» **Source extract**
· · · ·

/tsm

Experimenting with the transition state matrix approach to credit default modeling.

Primary LanguageR

May 8, 2017

Metadata from source:
This research employed a binary variable, default payment (Yes = 1, No = 0), as the response variable. 
This study reviewed the literature and used the following 23 variables as explanatory variables: 

X1: Amount of the given credit (NT dollar): it includes both the individual consumer credit and his/her family (supplementary) credit
X2: Gender (1 = male; 2 = female)
X3: Education (1 = graduate school; 2 = university; 3 = high school; 4 = others) 
X4: Marital status (1 = married; 2 = single; 3 = others)
X5: Age (year). 

X6 - X11: History of past payment.
The measurement scale for the repayment status is: 
   -1 = pay duly
   1 = payment delay for one month
   2 = payment delay for two months
   . . .; 
   8 = payment delay for eight months
   9 = payment delay for nine months and above
  X6: the repayment status in September, 2005
  X7: the repayment status in August, 2005
  X8: the repayment status in July, 2005
  X9: the repayment status in June, 2005
  X10: the repayment status in May, 2005
  X11: the repayment status in April, 2005

X12-X17: Amount of bill statement (NT dollar)
  X12 = amount of bill statement in September, 2005
  X13 = amount of bill statement in August, 2005
  X14 = amount of bill statement in July, 2005
  X15 = amount of bill statement in June, 2005
  X16 = amount of bill statement in May, 2005
  X17 = amount of bill statement in April, 2005

X18-X23: Amount of previous payment (NT dollar)
 X18 = amount paid in September, 2005
 X19 = amount paid in August, 2005
 X20 = amount paid in July, 2005
 X21 = amount paid in June, 2005
 X22 = amount paid in May, 2005
 X23 = amount paid in April, 2005

Plan: 
 0. Separate into train and test
 1. Specify transitions as repayment status vars (maybe bucket above n months, maybe not)
 2. Design response vars for separate scenarios (A to <A in n months, or over total time frame, etc.) - experiment
 3. Function that:
   3A. takes a response input
   3B. selects the appropriate input variables (using just what came with the orig set for now) 
   3C. runs everything through a glm
   3D. outputs model results
   3E. runs against test set?

· · · ·

» **Data rows**
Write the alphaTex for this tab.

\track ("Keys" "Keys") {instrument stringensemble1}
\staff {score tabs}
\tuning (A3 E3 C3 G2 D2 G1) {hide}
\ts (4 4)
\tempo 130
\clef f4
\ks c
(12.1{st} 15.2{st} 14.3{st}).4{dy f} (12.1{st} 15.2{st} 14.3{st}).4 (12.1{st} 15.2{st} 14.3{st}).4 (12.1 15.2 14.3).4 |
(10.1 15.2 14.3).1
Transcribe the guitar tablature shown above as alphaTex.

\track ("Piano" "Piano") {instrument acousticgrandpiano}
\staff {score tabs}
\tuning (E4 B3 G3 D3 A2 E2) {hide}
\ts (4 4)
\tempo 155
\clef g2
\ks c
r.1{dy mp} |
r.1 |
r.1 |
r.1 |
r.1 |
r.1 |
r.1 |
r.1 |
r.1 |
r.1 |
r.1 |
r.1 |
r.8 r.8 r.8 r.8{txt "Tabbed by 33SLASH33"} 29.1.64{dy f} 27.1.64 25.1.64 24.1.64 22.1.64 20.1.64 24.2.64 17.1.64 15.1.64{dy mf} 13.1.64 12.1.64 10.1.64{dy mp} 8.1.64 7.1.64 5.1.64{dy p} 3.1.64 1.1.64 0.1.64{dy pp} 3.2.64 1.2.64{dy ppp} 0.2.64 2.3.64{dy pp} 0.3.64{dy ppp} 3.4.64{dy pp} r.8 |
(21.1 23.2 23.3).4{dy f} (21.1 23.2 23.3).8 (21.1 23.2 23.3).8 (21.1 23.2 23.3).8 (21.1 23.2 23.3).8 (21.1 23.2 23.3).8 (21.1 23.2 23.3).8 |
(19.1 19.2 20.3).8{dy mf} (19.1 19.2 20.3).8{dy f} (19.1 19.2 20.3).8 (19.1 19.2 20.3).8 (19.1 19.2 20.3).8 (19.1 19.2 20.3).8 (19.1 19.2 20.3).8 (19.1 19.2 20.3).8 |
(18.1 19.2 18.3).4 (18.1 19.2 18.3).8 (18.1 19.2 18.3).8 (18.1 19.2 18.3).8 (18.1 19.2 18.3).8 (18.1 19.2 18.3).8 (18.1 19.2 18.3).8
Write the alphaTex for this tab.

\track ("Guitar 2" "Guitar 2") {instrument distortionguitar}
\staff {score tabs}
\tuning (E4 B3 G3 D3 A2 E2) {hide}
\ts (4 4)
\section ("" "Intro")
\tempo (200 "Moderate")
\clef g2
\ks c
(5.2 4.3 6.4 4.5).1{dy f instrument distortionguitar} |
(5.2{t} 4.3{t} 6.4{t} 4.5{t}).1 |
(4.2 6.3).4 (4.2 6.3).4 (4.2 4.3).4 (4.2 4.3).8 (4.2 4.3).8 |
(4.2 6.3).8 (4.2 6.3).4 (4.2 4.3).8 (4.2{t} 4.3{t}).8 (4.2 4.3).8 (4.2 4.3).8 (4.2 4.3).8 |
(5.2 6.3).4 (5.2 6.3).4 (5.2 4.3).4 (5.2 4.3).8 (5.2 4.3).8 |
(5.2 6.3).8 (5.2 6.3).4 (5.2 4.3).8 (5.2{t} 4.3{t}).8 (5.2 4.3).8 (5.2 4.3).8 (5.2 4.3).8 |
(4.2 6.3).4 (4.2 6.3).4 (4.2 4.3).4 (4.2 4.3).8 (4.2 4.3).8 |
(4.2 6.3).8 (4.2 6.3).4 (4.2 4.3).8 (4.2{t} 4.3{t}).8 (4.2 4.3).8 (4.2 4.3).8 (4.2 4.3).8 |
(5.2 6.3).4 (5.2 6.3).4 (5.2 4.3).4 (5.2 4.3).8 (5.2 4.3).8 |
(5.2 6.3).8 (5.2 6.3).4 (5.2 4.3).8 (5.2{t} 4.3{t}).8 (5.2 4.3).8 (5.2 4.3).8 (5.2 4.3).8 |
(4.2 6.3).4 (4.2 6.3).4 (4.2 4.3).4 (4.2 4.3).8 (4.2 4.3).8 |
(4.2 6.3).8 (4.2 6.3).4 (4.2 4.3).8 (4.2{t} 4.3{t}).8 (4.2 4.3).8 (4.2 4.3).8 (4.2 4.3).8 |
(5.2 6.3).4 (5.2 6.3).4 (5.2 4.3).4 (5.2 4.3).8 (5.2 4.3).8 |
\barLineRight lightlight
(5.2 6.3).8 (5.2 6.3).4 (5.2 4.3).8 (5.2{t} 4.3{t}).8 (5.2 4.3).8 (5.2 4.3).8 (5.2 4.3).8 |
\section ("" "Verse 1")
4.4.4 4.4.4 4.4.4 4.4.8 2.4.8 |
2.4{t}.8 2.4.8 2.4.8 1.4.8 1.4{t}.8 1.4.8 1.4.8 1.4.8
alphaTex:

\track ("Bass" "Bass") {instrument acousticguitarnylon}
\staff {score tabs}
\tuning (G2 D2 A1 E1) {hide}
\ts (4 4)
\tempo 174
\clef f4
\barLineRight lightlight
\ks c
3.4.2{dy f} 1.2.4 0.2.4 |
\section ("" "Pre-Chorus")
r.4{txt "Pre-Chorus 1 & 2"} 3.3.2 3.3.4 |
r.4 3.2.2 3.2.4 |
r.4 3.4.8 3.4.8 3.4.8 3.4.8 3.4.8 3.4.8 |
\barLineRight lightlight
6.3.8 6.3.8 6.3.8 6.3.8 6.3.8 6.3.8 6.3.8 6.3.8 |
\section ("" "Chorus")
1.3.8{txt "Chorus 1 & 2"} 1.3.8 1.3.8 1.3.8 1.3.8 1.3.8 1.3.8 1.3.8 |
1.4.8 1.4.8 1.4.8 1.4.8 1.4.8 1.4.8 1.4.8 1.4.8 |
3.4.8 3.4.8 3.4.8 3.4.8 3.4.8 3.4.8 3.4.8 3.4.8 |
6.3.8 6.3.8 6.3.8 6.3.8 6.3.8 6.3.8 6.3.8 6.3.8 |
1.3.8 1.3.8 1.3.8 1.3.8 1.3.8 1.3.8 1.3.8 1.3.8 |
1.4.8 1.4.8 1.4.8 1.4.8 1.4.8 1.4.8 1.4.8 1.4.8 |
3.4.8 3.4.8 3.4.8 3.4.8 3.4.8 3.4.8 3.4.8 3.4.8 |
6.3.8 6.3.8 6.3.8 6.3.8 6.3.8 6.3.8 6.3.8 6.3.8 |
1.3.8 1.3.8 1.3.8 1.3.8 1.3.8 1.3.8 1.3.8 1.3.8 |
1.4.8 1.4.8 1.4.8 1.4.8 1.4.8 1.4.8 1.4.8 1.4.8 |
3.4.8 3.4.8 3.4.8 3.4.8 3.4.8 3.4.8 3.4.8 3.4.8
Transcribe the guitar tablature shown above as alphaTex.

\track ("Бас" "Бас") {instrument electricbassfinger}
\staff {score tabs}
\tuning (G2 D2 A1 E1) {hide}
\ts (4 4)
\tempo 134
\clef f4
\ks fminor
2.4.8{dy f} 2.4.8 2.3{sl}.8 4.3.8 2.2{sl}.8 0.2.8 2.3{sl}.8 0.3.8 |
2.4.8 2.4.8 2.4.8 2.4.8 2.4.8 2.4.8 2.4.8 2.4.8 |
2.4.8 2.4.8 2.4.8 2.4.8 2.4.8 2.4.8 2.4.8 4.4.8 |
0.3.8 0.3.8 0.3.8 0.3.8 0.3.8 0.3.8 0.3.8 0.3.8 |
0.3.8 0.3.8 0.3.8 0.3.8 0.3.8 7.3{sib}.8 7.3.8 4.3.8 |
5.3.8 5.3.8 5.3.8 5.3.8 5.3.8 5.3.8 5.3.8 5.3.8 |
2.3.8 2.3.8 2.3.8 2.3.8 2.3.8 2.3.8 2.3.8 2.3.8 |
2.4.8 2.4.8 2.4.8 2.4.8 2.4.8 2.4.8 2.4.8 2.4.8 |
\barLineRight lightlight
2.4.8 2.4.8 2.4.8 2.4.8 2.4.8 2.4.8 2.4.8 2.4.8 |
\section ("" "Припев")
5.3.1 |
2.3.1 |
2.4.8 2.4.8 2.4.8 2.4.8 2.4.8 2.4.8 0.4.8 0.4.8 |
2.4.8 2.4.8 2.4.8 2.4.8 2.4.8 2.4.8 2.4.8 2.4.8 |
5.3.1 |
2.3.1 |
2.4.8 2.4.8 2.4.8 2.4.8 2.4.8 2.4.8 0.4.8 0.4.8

· · · ·

» **Task instructions**
Copy out the credit default modeling text in full, word for word. The data shown here comes from a separate source, not from the credit default modeling text.

» **The output**
/tsm

Experimenting with the transition state matrix approach to credit default modeling.

Primary LanguageR

May 8, 2017

Metadata from source:
This research employed a binary variable, default payment (Yes = 1, No = 0), as the response variable. 
This study reviewed the literature and used the following 23 variables as explanatory variables: 

X1: Amount of the given credit (NT dollar): it includes both the individual consumer credit and his/her family (supplementary) credit
X2: Gender (1 = male; 2 = female)
X3: Education (1 = graduate school; 2 = university; 3 = high school; 4 = others) 
X4: Marital status (1 = married; 2 = single; 3 = others)
X5: Age (year). 

X6 - X11: History of past payment.
The measurement scale for the repayment status is: 
   -1 = pay duly
   1 = payment delay for one month
   2 = payment delay for two months
   . . .; 
   8 = payment delay for eight months
   9 = payment delay for nine months and above
  X6: the repayment status in September, 2005
  X7: the repayment status in August, 2005
  X8: the repayment status in July, 2005
  X9: the repayment status in June, 2005
  X10: the repayment status in May, 2005
  X11: the repayment status in April, 2005

X12-X17: Amount of bill statement (NT dollar)
  X12 = amount of bill statement in September, 2005
  X13 = amount of bill statement in August, 2005
  X14 = amount of bill statement in July, 2005
  X15 = amount of bill statement in June, 2005
  X16 = amount of bill statement in May, 2005
  X17 = amount of bill statement in April, 2005

X18-X23: Amount of previous payment (NT dollar)
 X18 = amount paid in September, 2005
 X19 = amount paid in August, 2005
 X20 = amount paid in July, 2005
 X21 = amount paid in June, 2005
 X22 = amount paid in May, 2005
 X23 = amount paid in April, 2005

Plan: 
 0. Separate into train and test
 1. Specify transitions as repayment status vars (maybe bucket above n months, maybe not)
 2. Design response vars for separate scenarios (A to <A in n months, or over total time frame, etc.) - experiment
 3. Function that:
   3A. takes a response input
   3B. selects the appropriate input variables (using just what came with the orig set for now) 
   3C. runs everything through a glm
   3D. outputs model results
   3E. runs against test set?